■ What you have to do
Print the lines of the material below, from its first line through the line containing "scientific name: Euonymus americanus", keeping both ends.

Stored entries
'''
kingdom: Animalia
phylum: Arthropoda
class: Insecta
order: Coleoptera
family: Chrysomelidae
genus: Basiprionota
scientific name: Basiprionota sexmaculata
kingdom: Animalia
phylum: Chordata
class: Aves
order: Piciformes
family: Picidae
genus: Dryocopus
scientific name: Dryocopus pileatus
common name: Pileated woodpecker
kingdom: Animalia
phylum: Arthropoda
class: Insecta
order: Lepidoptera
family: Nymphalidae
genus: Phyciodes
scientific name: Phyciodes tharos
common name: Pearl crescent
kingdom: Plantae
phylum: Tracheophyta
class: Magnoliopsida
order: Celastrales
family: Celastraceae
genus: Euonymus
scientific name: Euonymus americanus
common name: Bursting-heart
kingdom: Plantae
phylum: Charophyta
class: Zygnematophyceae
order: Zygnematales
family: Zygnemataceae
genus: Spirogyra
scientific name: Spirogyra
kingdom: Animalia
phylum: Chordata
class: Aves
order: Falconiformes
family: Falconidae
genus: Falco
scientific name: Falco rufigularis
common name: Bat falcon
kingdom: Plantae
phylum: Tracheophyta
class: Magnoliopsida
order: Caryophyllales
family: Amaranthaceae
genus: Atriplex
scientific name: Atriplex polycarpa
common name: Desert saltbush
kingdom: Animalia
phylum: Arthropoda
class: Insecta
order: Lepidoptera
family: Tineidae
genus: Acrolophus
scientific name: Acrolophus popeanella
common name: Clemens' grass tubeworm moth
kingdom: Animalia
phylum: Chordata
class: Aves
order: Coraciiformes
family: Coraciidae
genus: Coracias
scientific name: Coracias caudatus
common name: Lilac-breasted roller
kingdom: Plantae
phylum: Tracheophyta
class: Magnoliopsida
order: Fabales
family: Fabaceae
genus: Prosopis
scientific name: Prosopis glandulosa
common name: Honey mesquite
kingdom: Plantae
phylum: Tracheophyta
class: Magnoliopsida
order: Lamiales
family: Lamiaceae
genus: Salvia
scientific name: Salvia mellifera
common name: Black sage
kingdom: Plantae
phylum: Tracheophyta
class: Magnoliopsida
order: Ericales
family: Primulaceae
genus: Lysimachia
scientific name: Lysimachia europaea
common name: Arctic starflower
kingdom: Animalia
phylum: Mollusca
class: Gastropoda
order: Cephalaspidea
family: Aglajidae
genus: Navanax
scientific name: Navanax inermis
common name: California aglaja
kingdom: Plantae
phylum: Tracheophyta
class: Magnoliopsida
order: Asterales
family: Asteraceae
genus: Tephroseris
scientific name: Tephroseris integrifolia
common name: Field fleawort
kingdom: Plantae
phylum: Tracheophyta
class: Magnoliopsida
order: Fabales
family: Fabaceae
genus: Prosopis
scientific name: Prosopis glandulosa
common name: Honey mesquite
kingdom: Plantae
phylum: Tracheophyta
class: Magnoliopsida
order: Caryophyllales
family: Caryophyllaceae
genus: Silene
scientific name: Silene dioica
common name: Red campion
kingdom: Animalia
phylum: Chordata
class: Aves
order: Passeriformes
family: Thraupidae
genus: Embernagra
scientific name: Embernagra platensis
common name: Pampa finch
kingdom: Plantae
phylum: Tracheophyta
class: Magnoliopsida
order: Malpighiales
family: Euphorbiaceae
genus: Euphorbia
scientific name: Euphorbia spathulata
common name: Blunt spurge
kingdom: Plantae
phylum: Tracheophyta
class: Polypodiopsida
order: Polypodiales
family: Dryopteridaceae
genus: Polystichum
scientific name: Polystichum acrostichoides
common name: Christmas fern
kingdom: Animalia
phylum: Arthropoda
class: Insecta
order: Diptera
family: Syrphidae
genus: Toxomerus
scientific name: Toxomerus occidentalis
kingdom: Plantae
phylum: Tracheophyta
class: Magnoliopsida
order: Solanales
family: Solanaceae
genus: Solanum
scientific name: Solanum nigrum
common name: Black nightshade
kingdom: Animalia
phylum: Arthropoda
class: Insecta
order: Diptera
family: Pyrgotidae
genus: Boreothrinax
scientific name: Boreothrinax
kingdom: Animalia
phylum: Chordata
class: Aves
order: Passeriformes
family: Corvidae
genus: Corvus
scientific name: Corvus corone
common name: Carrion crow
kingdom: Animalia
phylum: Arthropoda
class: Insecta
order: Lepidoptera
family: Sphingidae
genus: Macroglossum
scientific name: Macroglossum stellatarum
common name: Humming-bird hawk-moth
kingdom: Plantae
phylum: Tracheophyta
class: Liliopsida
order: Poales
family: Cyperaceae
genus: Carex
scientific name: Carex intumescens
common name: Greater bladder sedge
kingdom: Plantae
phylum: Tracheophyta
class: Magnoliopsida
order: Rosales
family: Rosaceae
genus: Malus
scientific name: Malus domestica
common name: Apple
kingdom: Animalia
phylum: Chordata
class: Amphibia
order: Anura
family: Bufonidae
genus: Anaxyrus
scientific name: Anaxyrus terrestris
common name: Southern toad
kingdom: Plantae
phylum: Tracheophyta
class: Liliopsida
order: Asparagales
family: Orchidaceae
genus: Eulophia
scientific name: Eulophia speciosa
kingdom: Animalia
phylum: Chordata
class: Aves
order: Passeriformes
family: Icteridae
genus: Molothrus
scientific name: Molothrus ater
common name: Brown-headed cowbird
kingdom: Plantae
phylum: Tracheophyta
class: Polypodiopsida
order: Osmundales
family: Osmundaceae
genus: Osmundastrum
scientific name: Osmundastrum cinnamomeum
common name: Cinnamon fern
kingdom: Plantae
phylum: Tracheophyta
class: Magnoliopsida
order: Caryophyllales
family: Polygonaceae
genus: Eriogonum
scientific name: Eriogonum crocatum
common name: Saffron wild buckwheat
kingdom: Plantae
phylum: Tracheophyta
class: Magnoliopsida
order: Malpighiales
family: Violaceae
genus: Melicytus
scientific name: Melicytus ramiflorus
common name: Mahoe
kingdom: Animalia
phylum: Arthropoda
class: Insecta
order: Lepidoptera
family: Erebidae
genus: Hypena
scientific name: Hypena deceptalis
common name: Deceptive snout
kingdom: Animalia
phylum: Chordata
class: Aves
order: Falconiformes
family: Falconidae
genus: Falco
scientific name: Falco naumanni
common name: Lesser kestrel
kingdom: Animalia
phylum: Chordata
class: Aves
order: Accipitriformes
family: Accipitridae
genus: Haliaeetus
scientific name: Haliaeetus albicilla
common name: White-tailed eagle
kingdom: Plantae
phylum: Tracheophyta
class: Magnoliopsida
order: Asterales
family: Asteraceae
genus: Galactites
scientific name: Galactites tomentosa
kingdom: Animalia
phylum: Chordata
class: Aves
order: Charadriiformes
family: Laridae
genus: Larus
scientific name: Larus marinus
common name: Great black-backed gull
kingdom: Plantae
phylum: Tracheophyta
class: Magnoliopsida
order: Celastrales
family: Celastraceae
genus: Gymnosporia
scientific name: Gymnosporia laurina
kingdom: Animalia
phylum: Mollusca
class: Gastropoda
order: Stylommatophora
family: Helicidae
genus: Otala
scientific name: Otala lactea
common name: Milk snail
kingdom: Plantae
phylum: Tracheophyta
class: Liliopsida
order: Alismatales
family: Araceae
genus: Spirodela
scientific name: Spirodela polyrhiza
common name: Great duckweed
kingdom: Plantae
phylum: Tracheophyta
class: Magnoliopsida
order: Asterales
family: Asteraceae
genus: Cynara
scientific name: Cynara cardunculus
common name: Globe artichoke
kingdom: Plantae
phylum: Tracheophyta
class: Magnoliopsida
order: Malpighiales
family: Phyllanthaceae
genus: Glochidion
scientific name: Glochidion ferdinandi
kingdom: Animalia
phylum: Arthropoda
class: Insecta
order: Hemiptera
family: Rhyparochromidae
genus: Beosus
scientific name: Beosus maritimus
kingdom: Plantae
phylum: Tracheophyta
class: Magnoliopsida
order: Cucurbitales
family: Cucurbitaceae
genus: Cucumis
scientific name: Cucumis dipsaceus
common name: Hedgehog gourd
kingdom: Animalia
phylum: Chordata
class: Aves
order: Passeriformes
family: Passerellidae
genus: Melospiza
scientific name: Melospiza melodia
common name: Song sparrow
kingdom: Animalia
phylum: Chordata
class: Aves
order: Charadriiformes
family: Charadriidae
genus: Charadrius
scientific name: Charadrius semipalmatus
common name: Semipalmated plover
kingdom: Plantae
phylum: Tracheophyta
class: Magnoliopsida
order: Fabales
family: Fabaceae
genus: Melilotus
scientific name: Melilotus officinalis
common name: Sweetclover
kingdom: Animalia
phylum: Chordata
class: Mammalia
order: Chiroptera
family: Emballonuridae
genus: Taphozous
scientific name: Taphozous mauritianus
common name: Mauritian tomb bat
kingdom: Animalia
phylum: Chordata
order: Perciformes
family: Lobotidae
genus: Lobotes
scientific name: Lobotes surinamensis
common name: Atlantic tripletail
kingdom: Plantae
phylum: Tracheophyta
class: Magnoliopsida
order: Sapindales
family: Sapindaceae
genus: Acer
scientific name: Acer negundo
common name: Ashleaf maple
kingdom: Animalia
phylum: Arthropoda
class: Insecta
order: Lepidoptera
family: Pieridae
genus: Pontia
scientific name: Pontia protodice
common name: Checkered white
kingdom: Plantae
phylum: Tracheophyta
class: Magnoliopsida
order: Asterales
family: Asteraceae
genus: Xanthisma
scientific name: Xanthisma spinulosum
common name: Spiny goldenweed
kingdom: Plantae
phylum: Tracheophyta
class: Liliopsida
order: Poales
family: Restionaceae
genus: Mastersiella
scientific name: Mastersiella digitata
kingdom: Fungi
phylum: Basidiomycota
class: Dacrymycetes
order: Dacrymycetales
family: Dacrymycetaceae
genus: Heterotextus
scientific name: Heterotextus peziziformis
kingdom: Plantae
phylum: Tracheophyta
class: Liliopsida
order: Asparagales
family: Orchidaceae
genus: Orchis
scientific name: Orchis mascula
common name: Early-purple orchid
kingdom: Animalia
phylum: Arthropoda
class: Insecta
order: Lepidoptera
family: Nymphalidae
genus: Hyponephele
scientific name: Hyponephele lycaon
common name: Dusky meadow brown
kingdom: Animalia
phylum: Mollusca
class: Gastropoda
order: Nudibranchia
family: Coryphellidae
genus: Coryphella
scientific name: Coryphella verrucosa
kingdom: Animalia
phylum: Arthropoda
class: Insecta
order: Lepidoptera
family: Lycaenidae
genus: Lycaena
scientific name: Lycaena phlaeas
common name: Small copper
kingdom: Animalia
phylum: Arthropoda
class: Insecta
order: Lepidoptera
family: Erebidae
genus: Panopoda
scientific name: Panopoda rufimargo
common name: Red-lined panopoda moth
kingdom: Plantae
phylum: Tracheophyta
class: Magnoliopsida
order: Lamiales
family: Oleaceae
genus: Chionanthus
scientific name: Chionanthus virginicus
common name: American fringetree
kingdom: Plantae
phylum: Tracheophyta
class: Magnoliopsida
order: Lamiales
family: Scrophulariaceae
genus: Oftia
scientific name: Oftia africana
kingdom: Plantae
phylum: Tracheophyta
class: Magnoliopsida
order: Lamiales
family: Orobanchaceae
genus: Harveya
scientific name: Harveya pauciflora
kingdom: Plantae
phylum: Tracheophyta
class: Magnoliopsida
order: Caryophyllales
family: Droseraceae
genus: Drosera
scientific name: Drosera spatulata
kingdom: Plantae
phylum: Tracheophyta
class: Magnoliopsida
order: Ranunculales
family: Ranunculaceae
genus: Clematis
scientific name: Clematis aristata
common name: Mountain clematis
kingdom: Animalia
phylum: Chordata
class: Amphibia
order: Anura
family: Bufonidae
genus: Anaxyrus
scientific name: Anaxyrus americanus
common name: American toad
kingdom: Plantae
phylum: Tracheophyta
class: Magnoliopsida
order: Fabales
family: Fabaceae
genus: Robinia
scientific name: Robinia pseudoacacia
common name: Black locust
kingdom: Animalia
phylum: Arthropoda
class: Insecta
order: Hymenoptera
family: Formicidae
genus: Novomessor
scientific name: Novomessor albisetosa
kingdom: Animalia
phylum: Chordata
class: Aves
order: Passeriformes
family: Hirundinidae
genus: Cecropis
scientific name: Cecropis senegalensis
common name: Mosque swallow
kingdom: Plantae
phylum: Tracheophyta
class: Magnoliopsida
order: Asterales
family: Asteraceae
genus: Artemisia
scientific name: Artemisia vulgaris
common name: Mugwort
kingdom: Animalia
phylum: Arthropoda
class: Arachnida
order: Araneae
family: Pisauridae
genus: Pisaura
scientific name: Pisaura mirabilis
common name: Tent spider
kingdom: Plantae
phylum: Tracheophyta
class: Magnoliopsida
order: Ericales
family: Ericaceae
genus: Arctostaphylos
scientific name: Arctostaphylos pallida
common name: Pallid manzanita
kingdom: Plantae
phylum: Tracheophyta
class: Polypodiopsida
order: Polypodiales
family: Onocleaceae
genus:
'''
■ Full output
kingdom: Animalia
phylum: Arthropoda
class: Insecta
order: Coleoptera
family: Chrysomelidae
genus: Basiprionota
scientific name: Basiprionota sexmaculata
kingdom: Animalia
phylum: Chordata
class: Aves
order: Piciformes
family: Picidae
genus: Dryocopus
scientific name: Dryocopus pileatus
common name: Pileated woodpecker
kingdom: Animalia
phylum: Arthropoda
class: Insecta
order: Lepidoptera
family: Nymphalidae
genus: Phyciodes
scientific name: Phyciodes tharos
common name: Pearl crescent
kingdom: Plantae
phylum: Tracheophyta
class: Magnoliopsida
order: Celastrales
family: Celastraceae
genus: Euonymus
scientific name: Euonymus americanus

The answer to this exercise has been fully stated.